The intake tool is billed as a ‘minimum viable product’ subject to further amendment on feedback. You can test the product to see how it works. JC is an Australian pro bono organisation formed from the amalgamation of Public Interest Clearing Houses in New South Wales and Victoria. It provides a range of services in different areas of law in different parts of the country. So, describing its services is not without complication. There is, for example, a section on the site limited to its provision only on Victorian homelessness law. There is also a section for self represented litigants to federal courts but only in Victoria, New South Wales, Tasmania and the Australian Capital Territories.  These limitations are likely to be unavoidable in a country with multiple jurisdictions and an organisation with various contracts. But it is complicated. Generally, the site is extremely slick at managing this – though some of the general slickness cries out to be extended to a little of the content. For example, the site publishes a pretty dense guide to eligibility in homelessness cases:  the rest of its style would suggest that you could improve this with a guided pathway and simplified content.

Kate Fazio, Justice Connect’s Manager of Digital Innovation Strategies, gives the following account of the international origins of the product which is worth quoting at length for its acknowledgement of the international influence in this field: 

Our work has been inspired by a few factors. In 2016, Justice Connect was already working at the intersection of law and technology, but we were developing products at program-specific levels, rather than looking at the organisation as a whole, or the sector as a whole. We realised that as our organisation is a connector in a complex system, a lot of our processes could make better use of technology to speed up our work and to draw more insights from our data. We also realised we weren’t the only organisation thinking this, although there weren’t many organisations in Australia active in the technology and access to justice space in 2016. I attended the LSC TIG conference in 2016 and was really surprised to find a whole community of people actively looking into the possibilities of using technology to address legal assistance sector problems. I saw some interesting examples of online intake at the TIG [Technical Initiatives Grant] conference, but I think the most influential factor was witnessing a community of lawyers giving tech product development a go in a collaborative community. That really inspired me. 

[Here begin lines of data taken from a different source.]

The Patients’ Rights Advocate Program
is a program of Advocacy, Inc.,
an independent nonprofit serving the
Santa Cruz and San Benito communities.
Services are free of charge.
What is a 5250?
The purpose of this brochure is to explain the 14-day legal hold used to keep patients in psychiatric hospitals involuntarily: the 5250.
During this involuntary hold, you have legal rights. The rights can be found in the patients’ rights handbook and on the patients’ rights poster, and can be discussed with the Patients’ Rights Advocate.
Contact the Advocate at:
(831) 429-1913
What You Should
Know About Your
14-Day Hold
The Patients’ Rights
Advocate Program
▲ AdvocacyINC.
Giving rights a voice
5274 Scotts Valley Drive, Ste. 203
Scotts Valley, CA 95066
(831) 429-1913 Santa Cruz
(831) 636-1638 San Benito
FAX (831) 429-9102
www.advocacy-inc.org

When I returned to Australia, I presented what I’d seen and heard at TIG, and suggested that we focus our efforts on some organisational level technology projects. This is what led to us approaching Google for seed funding, which we were ultimately successful in receiving. We were really determined to develop an online intake model that was responsive to and respectful of the needs of people who have legal problems. The product we’ve released is a starting point, and … the release of a new website. This [is] a neat demonstration of the process of building on a simple product and extending and enhancing it to better meet user needs. 

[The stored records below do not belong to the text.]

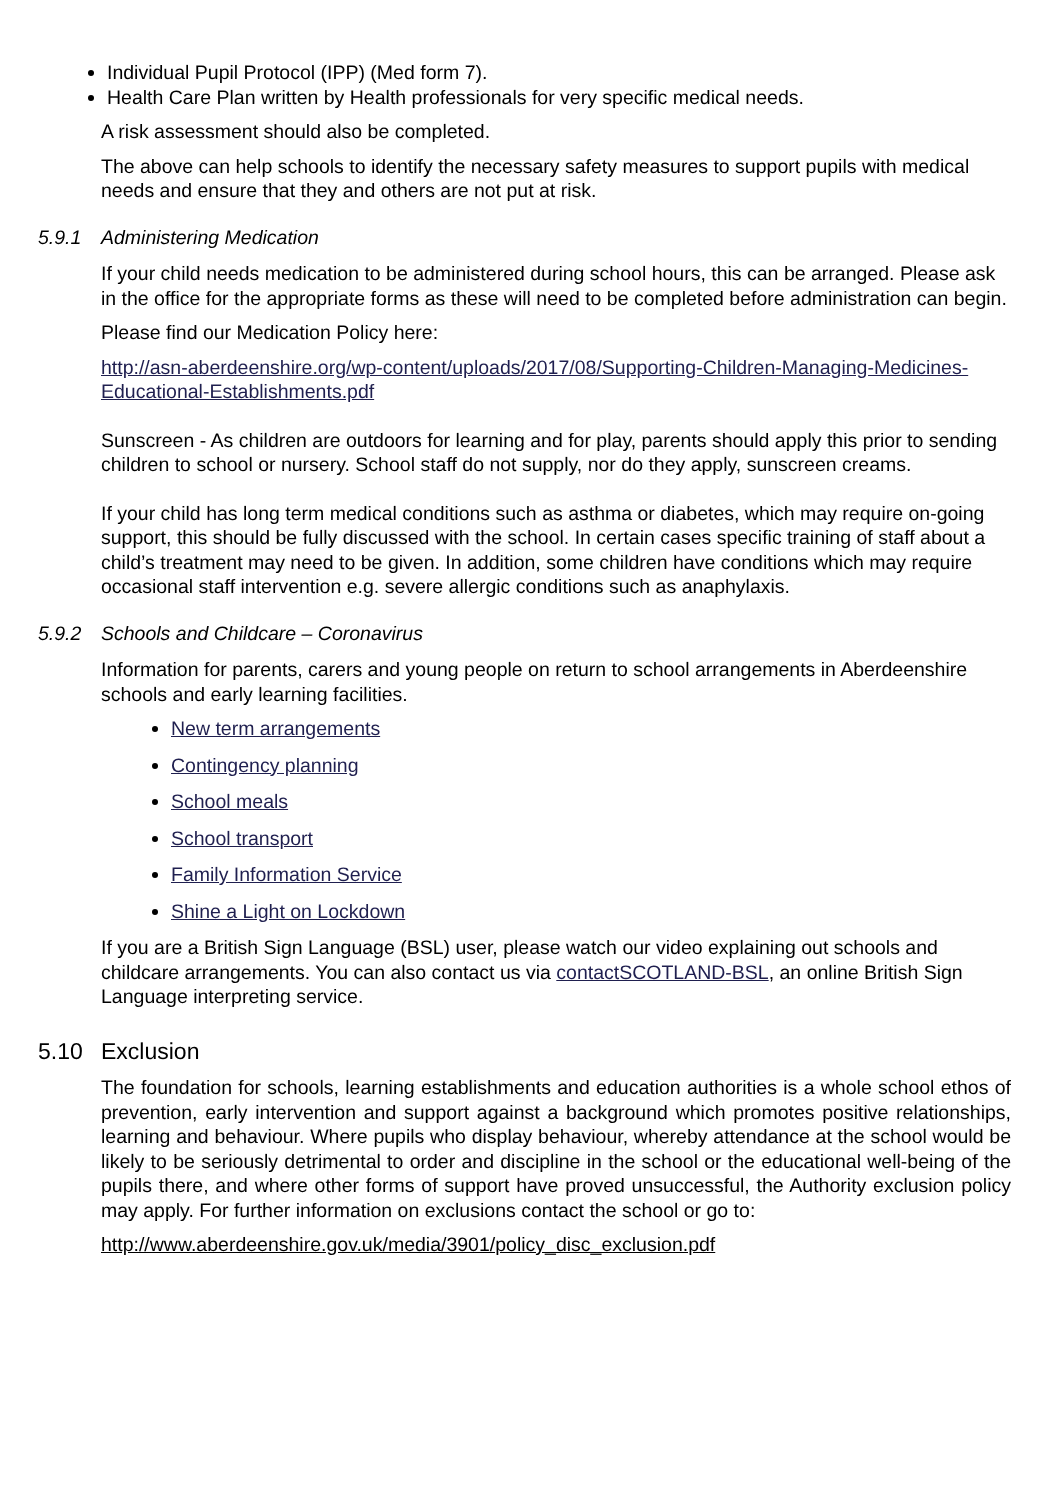Individual Pupil Protocol (IPP) (Med form 7).
Health Care Plan written by Health professionals for very specific medical needs.
A risk assessment should also be completed.
The above can help schools to identify the necessary safety measures to support pupils with medical needs and ensure that they and others are not put at risk.
5.9.1 Administering Medication
If your child needs medication to be administered during school hours, this can be arranged. Please ask in the office for the appropriate forms as these will need to be completed before administration can begin.
Please find our Medication Policy here:
http://asn-aberdeenshire.org/wp-content/uploads/2017/08/Supporting-Children-Managing-Medicines-Educational-Establishments.pdf
Sunscreen - As children are outdoors for learning and for play, parents should apply this prior to sending children to school or nursery. School staff do not supply, nor do they apply, sunscreen creams.
If your child has long term medical conditions such as asthma or diabetes, which may require on-going support, this should be fully discussed with the school. In certain cases specific training of staff about a child’s treatment may need to be given. In addition, some children have conditions which may require occasional staff intervention e.g. severe allergic conditions such as anaphylaxis.
5.9.2 Schools and Childcare – Coronavirus
Information for parents, carers and young people on return to school arrangements in Aberdeenshire schools and early learning facilities.
New term arrangements
Contingency planning
School meals
School transport
Family Information Service
Shine a Light on Lockdown
If you are a British Sign Language (BSL) user, please watch our video explaining out schools and childcare arrangements. You can also contact us via contactSCOTLAND-BSL, an online British Sign Language interpreting service.
5.10 Exclusion
The foundation for schools, learning establishments and education authorities is a whole school ethos of prevention, early intervention and support against a background which promotes positive relationships, learning and behaviour. Where pupils who display behaviour, whereby attendance at the school would be likely to be seriously detrimental to order and discipline in the school or the educational well-being of the pupils there, and where other forms of support have proved unsuccessful, the Authority exclusion policy may apply. For further information on exclusions contact the school or go to:
http://www.aberdeenshire.gov.uk/media/3901/policy_disc_exclusion.pdf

I attended TIG again this year, and presented at the Conference about our intake project and what we’ve learnt from the US experience. It was a really great moment to realise that Justice Connect is now well and truly part of this collaborative community of organisations working with technology to improve access to justice. We’ve tried hard to foster a similar collaborative community in Australia, and there are signs that this is beginning to take off, with new projects in the pipeline, and a more active national conversation about the role for technology in improving the access to justice ecosystem.

It might seem a bit gross to introduce a degree of commercial competition into this sunny world of not for profit collaboration. But, you can see what Google has given to Justice Connect. The equivalent US project is a collaboration between Microsoft and the Legal Services Corporation in Alaska and Hawaii. Rivalry and comparison can only be a good thing. Surely.